REQUIREMENT -
Starting at the line containing "customer production environments" and ending at the line containing "plain text files", print every line of the material below exactly, both ends included, and stop there.

INFORMATION -
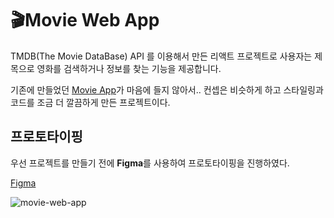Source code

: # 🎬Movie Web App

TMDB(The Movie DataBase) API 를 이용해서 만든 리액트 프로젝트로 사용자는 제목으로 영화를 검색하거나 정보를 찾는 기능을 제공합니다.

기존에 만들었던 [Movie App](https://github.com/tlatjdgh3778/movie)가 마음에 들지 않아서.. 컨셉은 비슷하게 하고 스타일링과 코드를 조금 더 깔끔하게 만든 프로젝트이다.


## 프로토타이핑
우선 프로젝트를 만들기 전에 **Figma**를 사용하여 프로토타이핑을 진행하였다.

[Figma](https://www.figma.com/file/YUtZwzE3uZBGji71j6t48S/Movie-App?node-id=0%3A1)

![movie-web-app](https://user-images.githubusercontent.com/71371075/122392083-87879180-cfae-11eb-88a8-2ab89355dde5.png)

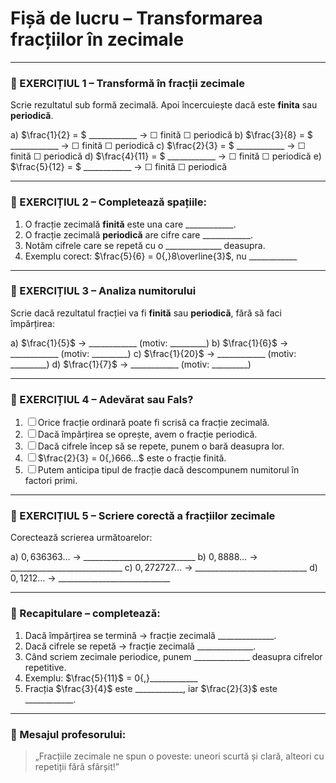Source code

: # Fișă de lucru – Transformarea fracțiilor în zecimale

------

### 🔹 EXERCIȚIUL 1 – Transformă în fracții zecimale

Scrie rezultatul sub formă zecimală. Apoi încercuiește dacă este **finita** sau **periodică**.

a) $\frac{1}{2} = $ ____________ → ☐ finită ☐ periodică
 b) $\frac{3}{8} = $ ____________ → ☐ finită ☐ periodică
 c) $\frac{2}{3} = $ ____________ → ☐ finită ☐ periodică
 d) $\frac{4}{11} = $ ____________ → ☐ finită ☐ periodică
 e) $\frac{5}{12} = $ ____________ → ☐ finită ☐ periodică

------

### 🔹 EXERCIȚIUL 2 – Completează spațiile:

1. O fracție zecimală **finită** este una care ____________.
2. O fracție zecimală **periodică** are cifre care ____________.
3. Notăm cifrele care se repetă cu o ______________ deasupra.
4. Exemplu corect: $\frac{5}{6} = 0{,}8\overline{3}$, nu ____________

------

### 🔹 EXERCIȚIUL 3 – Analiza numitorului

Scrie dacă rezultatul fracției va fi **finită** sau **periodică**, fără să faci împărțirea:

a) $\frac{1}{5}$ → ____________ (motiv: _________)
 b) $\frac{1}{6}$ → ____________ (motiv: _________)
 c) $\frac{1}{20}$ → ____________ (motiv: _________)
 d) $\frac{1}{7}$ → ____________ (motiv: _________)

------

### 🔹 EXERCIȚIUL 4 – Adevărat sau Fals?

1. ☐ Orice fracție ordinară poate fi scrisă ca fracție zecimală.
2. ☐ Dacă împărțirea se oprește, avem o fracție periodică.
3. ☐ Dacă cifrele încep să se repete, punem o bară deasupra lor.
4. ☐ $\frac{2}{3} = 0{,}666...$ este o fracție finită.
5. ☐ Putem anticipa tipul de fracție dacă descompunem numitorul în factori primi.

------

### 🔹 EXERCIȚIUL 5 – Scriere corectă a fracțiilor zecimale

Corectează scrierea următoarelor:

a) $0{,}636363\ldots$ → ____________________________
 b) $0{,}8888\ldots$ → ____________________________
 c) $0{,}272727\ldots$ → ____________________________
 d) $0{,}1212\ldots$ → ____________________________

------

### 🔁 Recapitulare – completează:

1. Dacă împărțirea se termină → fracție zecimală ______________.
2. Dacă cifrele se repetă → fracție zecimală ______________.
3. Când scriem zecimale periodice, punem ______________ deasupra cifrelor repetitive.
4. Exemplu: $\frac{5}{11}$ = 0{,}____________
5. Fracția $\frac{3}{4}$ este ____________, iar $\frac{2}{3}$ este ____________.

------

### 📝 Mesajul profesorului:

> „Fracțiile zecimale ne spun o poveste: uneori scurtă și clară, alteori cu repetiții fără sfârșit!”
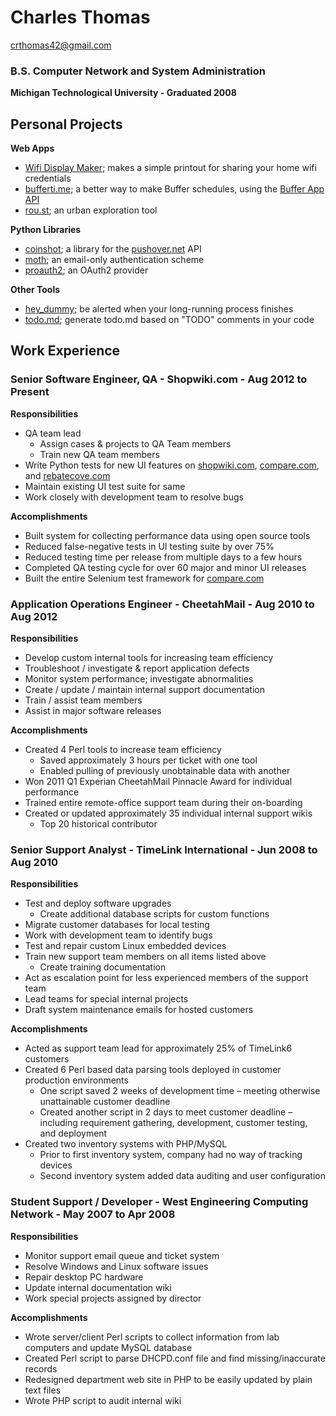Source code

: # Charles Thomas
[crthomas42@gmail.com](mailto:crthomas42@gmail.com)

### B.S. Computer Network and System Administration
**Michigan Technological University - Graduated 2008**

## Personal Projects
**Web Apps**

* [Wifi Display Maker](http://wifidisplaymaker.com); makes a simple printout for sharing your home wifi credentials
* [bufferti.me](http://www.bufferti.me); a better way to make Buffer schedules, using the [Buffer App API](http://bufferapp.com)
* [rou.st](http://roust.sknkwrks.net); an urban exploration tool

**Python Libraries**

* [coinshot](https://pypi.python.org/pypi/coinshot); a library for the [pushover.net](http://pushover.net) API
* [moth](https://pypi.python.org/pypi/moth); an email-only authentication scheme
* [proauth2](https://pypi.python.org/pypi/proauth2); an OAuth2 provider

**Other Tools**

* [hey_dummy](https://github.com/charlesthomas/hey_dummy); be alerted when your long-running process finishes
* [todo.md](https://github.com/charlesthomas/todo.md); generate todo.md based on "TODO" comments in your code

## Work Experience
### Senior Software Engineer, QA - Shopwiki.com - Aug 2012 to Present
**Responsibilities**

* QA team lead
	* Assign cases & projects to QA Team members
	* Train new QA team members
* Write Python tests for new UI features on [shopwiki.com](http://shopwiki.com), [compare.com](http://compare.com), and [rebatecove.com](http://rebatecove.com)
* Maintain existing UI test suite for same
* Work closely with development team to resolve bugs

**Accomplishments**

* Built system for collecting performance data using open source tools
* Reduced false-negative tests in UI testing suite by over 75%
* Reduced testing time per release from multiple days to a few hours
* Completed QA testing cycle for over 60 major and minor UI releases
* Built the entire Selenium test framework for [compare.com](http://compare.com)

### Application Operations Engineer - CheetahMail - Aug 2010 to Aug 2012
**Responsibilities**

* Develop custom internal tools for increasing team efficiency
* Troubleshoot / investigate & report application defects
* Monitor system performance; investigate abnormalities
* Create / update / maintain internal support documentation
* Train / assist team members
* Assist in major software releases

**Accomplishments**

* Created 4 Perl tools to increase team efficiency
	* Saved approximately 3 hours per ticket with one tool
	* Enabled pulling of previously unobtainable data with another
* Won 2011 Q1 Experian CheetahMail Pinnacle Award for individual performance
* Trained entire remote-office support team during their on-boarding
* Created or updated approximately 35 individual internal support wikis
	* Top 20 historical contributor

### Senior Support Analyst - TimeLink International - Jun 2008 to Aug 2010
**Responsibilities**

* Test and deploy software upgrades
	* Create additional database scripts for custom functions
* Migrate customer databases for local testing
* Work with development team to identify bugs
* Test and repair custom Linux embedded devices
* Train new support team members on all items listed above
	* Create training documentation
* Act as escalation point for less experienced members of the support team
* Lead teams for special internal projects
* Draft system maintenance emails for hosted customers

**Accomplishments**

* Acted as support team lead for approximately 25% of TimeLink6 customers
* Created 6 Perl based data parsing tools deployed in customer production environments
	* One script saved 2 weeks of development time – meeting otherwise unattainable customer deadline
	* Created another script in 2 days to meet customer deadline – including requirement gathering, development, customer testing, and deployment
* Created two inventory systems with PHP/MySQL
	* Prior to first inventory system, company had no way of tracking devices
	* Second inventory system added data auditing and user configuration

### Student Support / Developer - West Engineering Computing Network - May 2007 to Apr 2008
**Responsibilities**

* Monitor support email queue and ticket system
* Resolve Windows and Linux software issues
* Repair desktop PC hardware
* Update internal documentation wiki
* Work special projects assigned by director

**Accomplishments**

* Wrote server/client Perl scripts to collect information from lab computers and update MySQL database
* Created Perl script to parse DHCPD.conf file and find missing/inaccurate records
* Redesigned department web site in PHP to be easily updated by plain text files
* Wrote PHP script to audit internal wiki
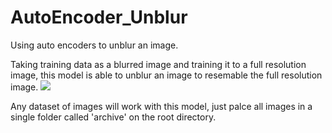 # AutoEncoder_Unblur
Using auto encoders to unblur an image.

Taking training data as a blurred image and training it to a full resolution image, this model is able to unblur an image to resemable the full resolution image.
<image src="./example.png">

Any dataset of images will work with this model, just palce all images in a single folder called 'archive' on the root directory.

REPLY -
* Created 6 Perl based data parsing tools deployed in customer production environments
	* One script saved 2 weeks of development time – meeting otherwise unattainable customer deadline
	* Created another script in 2 days to meet customer deadline – including requirement gathering, development, customer testing, and deployment
* Created two inventory systems with PHP/MySQL
	* Prior to first inventory system, company had no way of tracking devices
	* Second inventory system added data auditing and user configuration

### Student Support / Developer - West Engineering Computing Network - May 2007 to Apr 2008
**Responsibilities**

* Monitor support email queue and ticket system
* Resolve Windows and Linux software issues
* Repair desktop PC hardware
* Update internal documentation wiki
* Work special projects assigned by director

**Accomplishments**

* Wrote server/client Perl scripts to collect information from lab computers and update MySQL database
* Created Perl script to parse DHCPD.conf file and find missing/inaccurate records
* Redesigned department web site in PHP to be easily updated by plain text files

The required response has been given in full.